Exercise prompt: Go through the entries one line at a time, and gather every line that has the word "below".

··· Input ···

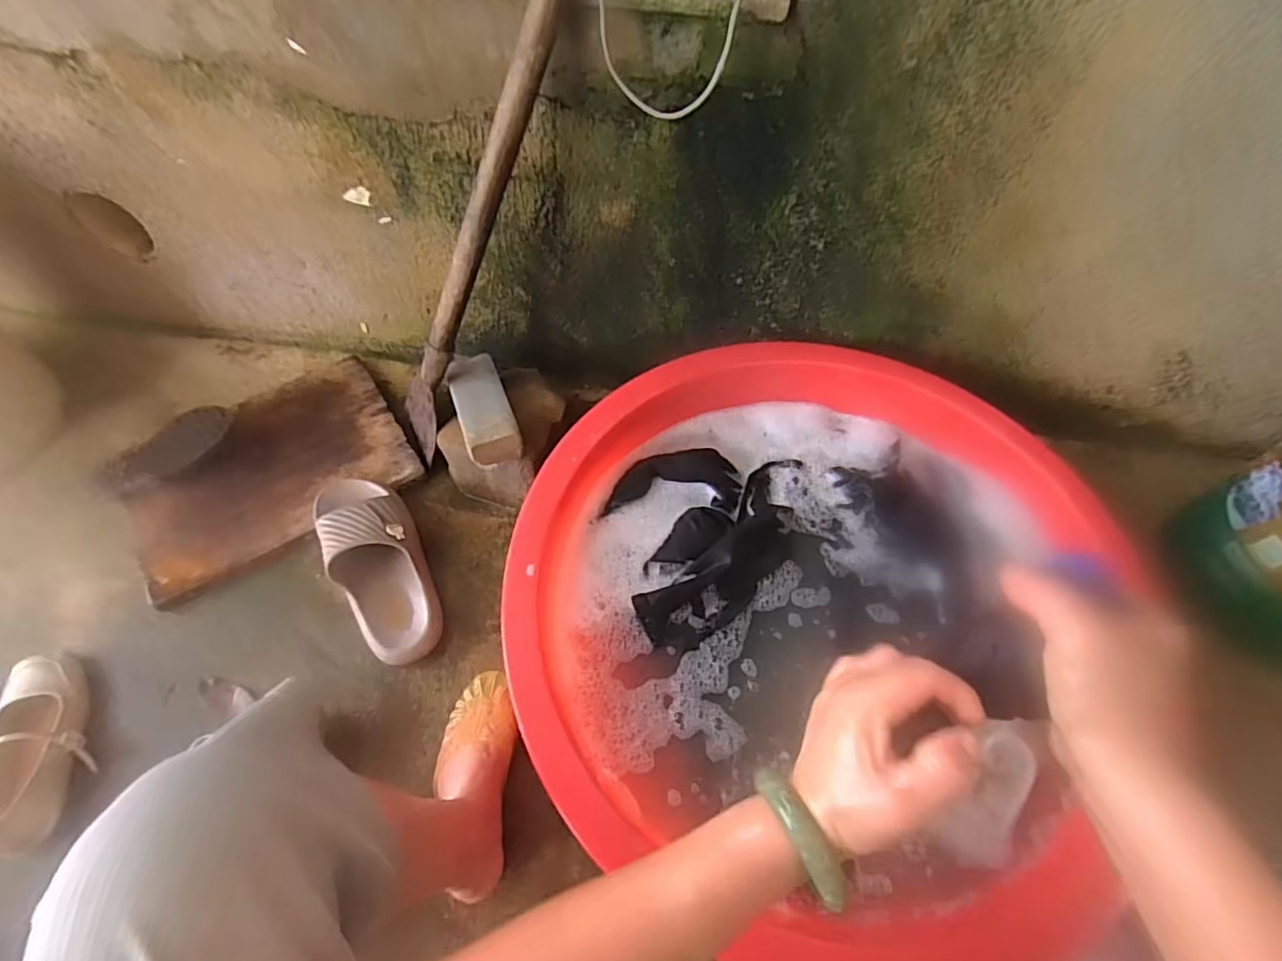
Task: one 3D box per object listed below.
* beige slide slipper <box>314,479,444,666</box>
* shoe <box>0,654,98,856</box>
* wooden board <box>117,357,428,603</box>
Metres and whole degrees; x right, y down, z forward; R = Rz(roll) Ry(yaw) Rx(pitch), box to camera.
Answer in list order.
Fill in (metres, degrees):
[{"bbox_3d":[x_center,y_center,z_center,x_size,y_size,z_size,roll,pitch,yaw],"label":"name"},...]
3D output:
[{"bbox_3d":[-0.339,0.103,0.754,0.104,0.055,0.267,-26,74,-18],"label":"beige slide slipper"},{"bbox_3d":[-0.663,0.292,0.643,0.079,0.057,0.212,-16,58,-13],"label":"shoe"},{"bbox_3d":[-0.541,-0.027,0.846,0.362,0.028,0.270,-30,65,-17],"label":"wooden board"}]

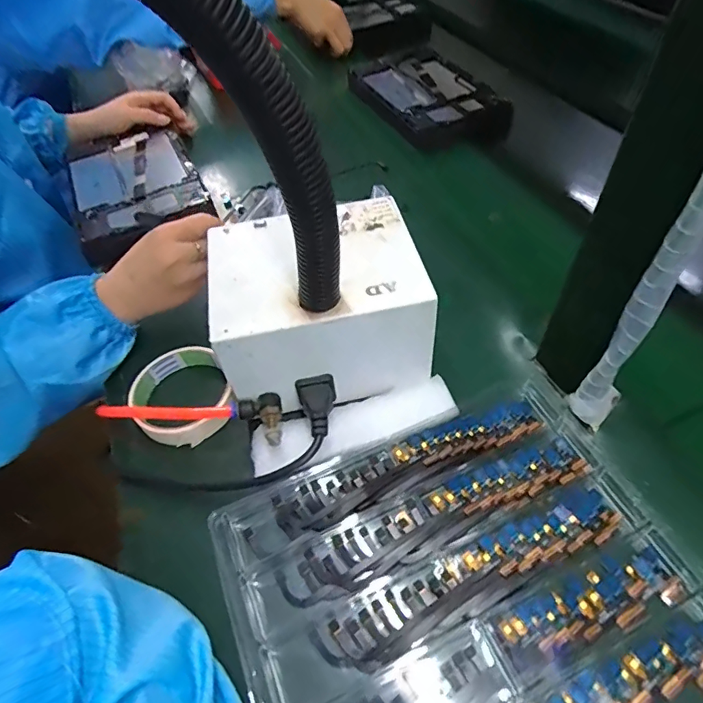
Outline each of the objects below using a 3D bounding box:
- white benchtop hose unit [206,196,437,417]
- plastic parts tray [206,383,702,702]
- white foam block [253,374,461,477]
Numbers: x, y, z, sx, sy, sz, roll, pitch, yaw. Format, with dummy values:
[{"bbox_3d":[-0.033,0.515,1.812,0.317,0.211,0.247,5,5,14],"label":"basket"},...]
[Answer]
[{"bbox_3d":[-0.026,-0.038,0.378,0.154,0.098,0.125,-9,52,-4],"label":"white benchtop hose unit"},{"bbox_3d":[0.069,0.147,0.293,0.264,0.014,0.212,-21,54,-13],"label":"plastic parts tray"},{"bbox_3d":[0.002,0.055,0.365,0.160,0.018,0.045,-15,53,-9],"label":"white foam block"}]

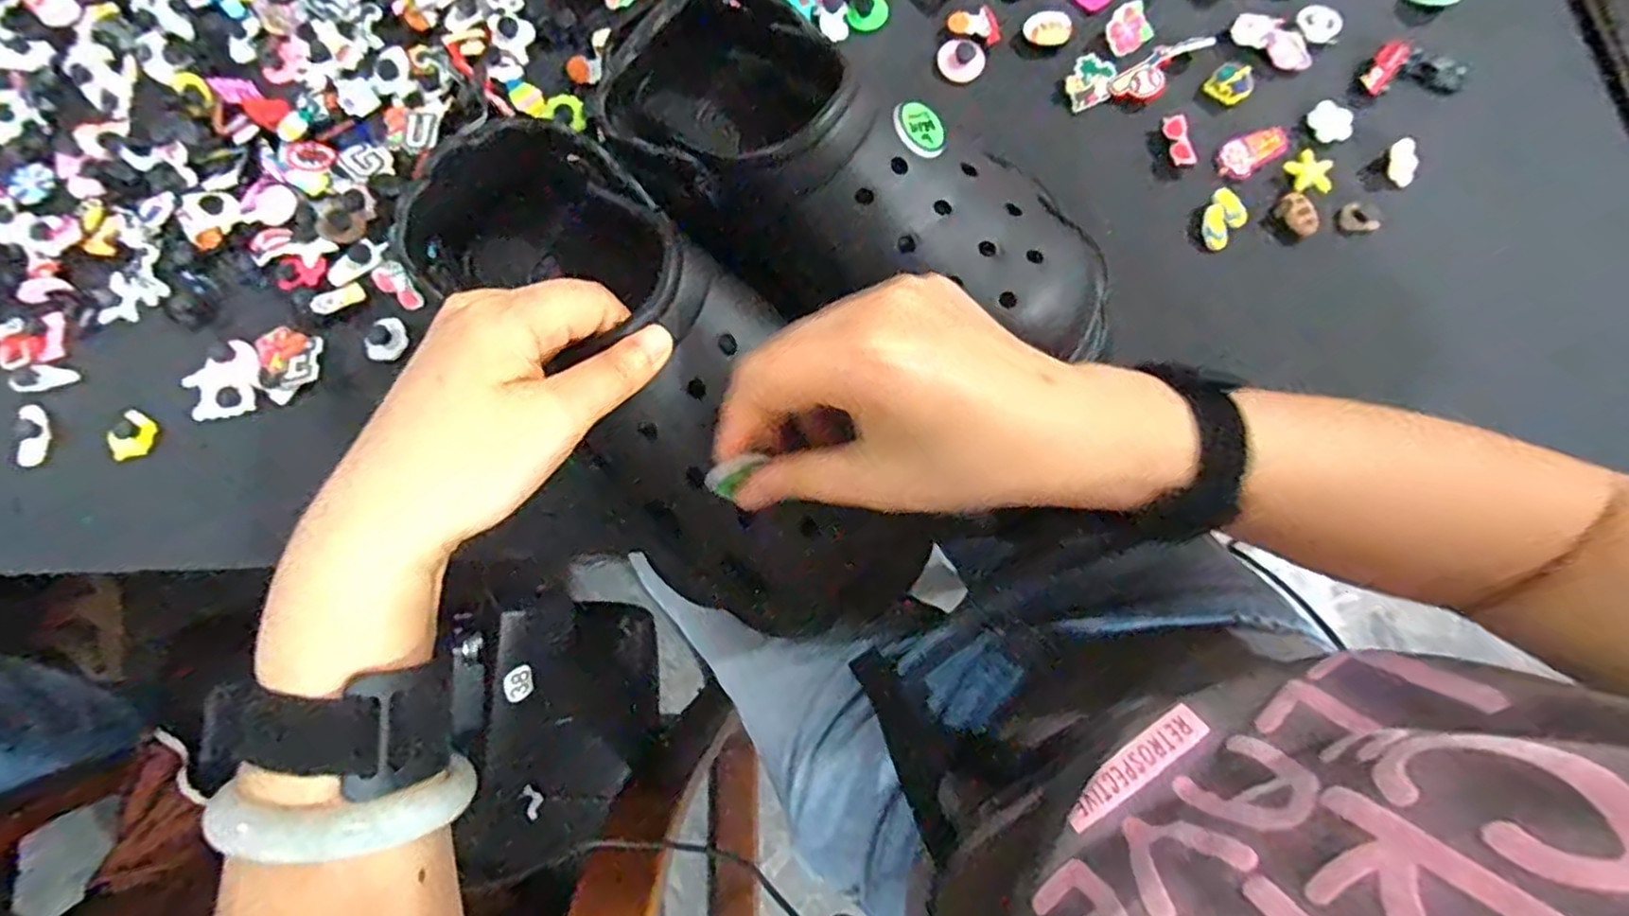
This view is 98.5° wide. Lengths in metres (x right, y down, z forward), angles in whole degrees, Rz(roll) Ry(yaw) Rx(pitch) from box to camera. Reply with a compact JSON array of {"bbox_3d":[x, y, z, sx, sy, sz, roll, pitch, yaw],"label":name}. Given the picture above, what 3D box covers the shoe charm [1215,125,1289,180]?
[{"bbox_3d":[0.241,-0.170,0.386,0.037,0.004,0.023,-33,81,-5],"label":"shoe charm"}]

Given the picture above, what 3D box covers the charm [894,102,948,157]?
[{"bbox_3d":[0.045,-0.141,0.304,0.024,0.009,0.024,2,83,-18],"label":"charm"}]

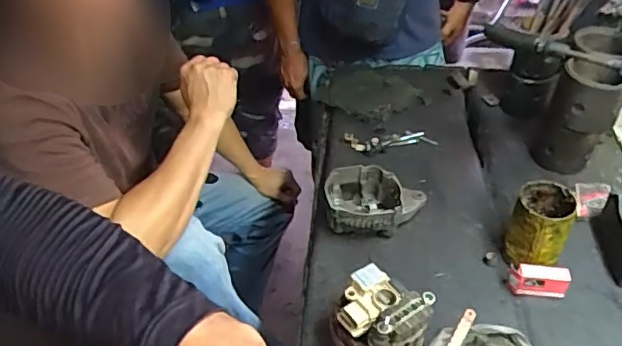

···

Solution for this problem:
Task: one 3D box per object listed below.
Outline each of the objects below using a 3D bounding box:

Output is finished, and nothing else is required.